— Directive —
Return every record below exactly.

__________

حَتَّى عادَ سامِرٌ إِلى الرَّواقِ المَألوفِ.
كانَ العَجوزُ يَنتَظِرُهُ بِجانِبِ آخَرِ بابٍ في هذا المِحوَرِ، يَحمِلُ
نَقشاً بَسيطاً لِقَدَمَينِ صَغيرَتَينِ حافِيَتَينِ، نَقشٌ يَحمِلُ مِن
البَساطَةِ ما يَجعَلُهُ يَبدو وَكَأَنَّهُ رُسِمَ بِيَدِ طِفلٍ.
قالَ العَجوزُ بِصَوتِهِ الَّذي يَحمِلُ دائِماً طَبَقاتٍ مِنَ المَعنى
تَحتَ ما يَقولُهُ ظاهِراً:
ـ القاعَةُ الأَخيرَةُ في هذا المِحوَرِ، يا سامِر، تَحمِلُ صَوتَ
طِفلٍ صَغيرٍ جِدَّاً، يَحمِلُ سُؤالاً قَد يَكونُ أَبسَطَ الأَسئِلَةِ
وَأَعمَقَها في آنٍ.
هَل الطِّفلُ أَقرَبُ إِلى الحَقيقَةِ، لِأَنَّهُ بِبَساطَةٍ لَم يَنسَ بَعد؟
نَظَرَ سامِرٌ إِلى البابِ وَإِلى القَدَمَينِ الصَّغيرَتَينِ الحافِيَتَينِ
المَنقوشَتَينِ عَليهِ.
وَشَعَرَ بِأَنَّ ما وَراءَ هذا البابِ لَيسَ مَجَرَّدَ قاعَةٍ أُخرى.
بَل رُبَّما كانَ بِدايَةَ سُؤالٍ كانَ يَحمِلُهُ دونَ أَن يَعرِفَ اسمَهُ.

__________

— Solution below —
حَتَّى عادَ سامِرٌ إِلى الرَّواقِ المَألوفِ.
كانَ العَجوزُ يَنتَظِرُهُ بِجانِبِ آخَرِ بابٍ في هذا المِحوَرِ، يَحمِلُ
نَقشاً بَسيطاً لِقَدَمَينِ صَغيرَتَينِ حافِيَتَينِ، نَقشٌ يَحمِلُ مِن
البَساطَةِ ما يَجعَلُهُ يَبدو وَكَأَنَّهُ رُسِمَ بِيَدِ طِفلٍ.
قالَ العَجوزُ بِصَوتِهِ الَّذي يَحمِلُ دائِماً طَبَقاتٍ مِنَ المَعنى
تَحتَ ما يَقولُهُ ظاهِراً:
ـ القاعَةُ الأَخيرَةُ في هذا المِحوَرِ، يا سامِر، تَحمِلُ صَوتَ
طِفلٍ صَغيرٍ جِدَّاً، يَحمِلُ سُؤالاً قَد يَكونُ أَبسَطَ الأَسئِلَةِ
وَأَعمَقَها في آنٍ.
هَل الطِّفلُ أَقرَبُ إِلى الحَقيقَةِ، لِأَنَّهُ بِبَساطَةٍ لَم يَنسَ بَعد؟
نَظَرَ سامِرٌ إِلى البابِ وَإِلى القَدَمَينِ الصَّغيرَتَينِ الحافِيَتَينِ
المَنقوشَتَينِ عَليهِ.
وَشَعَرَ بِأَنَّ ما وَراءَ هذا البابِ لَيسَ مَجَرَّدَ قاعَةٍ أُخرى.
بَل رُبَّما كانَ بِدايَةَ سُؤالٍ كانَ يَحمِلُهُ دونَ أَن يَعرِفَ اسمَهُ.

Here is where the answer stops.